In late 2010, hundreds of thousands of Moroccans marched to protest alleged human rights abuses committed by Spain’s opposition Popular Party in the disputed Western Sahara. (Reuters)
In late 2010, hundreds of thousands of Moroccans marched to protest alleged human rights abuses committed by Spain’s opposition Popular Party in the disputed Western Sahara. (Reuters)

Spain’s central-right wing Popular Party, which is expected to win the country’s legislative elections, will likely change its “hostile” stance towards the neighboring kingdom of Morocco once it is in power, political analysts said.

About 36 million Spaniards cast their vote in the country’s national election on Sunday to choose candidates for a 350-member parliament as well as for the 208-member senate after nearly eight years of rule by the Socialist Prime Minister Jose Luis Rodriguez Zapatero.

Spain, which is expected to become the third Eurozone country to change its government in recent weeks, is knee deep in an economic crisis, piled in debt and its unemployment has reached 22 percent.

Taj al-Din al-Hussaini, a Moroccan analyst in international relations and a professor at the University of Rabat, said that the Popular Party’s hold long-time “hostile” policies toward Morocco.

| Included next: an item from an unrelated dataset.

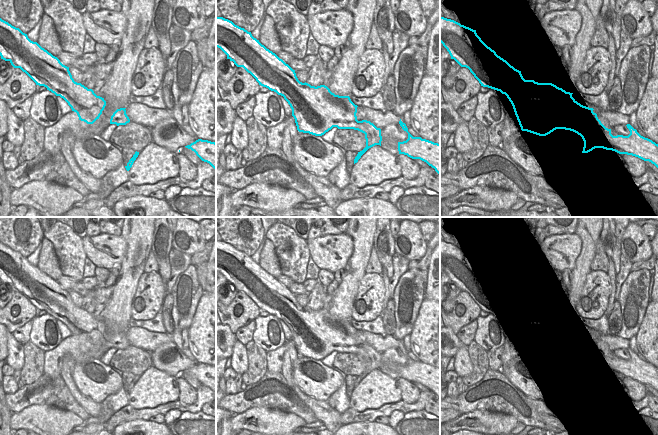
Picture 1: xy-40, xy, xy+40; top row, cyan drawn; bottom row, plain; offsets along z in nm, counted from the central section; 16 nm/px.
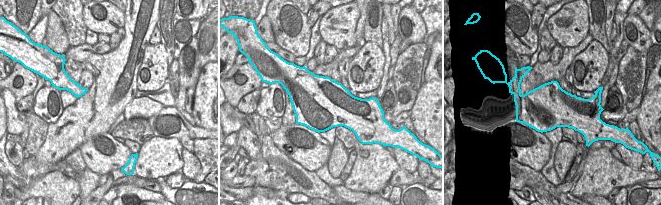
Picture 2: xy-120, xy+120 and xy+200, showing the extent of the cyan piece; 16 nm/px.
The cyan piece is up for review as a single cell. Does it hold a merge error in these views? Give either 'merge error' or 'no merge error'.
no merge error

The mere mention of Spain’s conservative party and its leader, Mariano Rajoy, still evokes bad memories in Morocco.

When the Popular Party was ruled under Prime Minister José María Aznar’s administration, military tensions between the two countries were heightened over the disputed small islet of Laila (Perejil in Spanish) in July 2002.

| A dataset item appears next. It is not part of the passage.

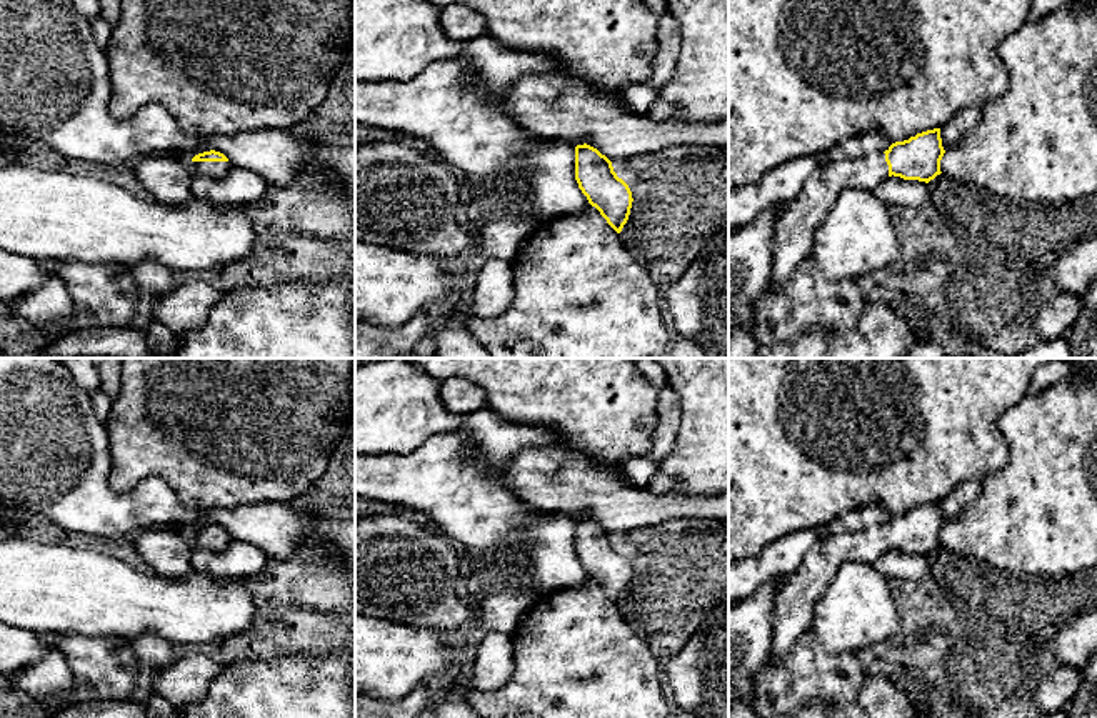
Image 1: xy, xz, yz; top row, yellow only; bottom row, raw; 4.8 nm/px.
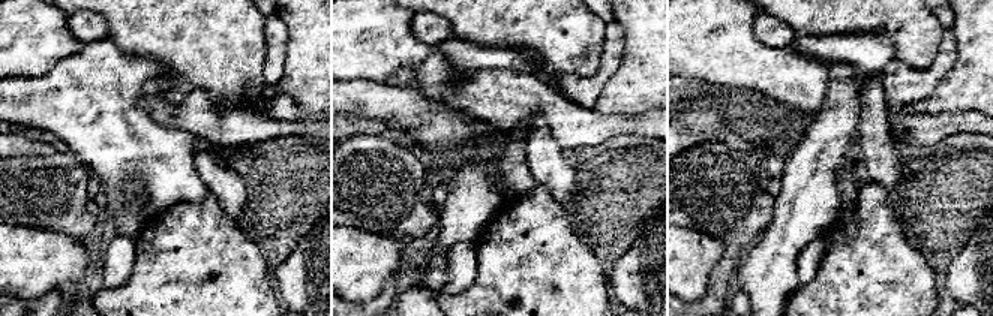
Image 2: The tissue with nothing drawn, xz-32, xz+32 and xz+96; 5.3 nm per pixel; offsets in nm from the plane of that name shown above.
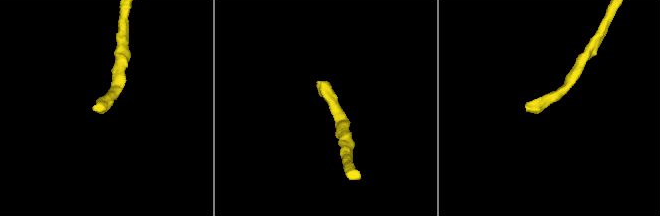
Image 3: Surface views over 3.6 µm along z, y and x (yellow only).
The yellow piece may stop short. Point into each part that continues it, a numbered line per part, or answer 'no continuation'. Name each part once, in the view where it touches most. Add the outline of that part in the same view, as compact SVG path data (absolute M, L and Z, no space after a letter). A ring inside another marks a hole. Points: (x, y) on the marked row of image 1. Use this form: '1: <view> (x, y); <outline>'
1: xy (207, 169); M192 162L193 173L210 178L222 178L230 168L230 162Z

Even when Rajoy took over the Popular Party leadership, the tensions continued when he decided to visit Melilla, another disputed city north of Morocco. The visit occurred after the enclave had briefly closed its borders to prevent the entrance of African migrants.

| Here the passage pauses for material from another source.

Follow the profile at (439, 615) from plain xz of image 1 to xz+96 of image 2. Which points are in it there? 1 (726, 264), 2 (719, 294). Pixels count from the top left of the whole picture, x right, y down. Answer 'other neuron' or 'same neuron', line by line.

Hussaini said racist attitudes were still prevalent in the conservative party, especially when it comes to Ceuta and Melilla, the two remaining Spanish enclaves in northern Morocco.

But he added there could be a drastic change towards Morocco should they win the election and form the government.

After all, Morocco is the second largest trading partner to Spain after France, and Spain like some other European countries, is embroiled in an economic crisis.
“I expect to see a lot of changes in the Popular Party’s stance, especially when it comes to the agreements that connect both countries in terms of investments and economic relations,” he said.

He added that there are a lot of Spanish real estate companies in Morocco pushing for better relations between the two countries.

Hakim Banizo, a historian and former Moroccan politician, said, “There was no reason to believe that the Popular Party’s negative stances against Morocco will continue; especially since it will be preoccupied with the economic demands of the Spanish people.”

The conservative party won’t be able to fulfill its economic promises, according to Banizo.

The conservative party has also worked to dispel Morocco’s fear that it will stave off any tensions similar to those during Aznar’s rule. Rajoy recently said that “Morocco and Spain will always stay as neighbors,” and continued hailing Morocco’s progress in human rights and its ardent desire to achieve economic progress.

Observers have also said that it is customary for any new government in Spain to visit Morocco in its first foreign visit.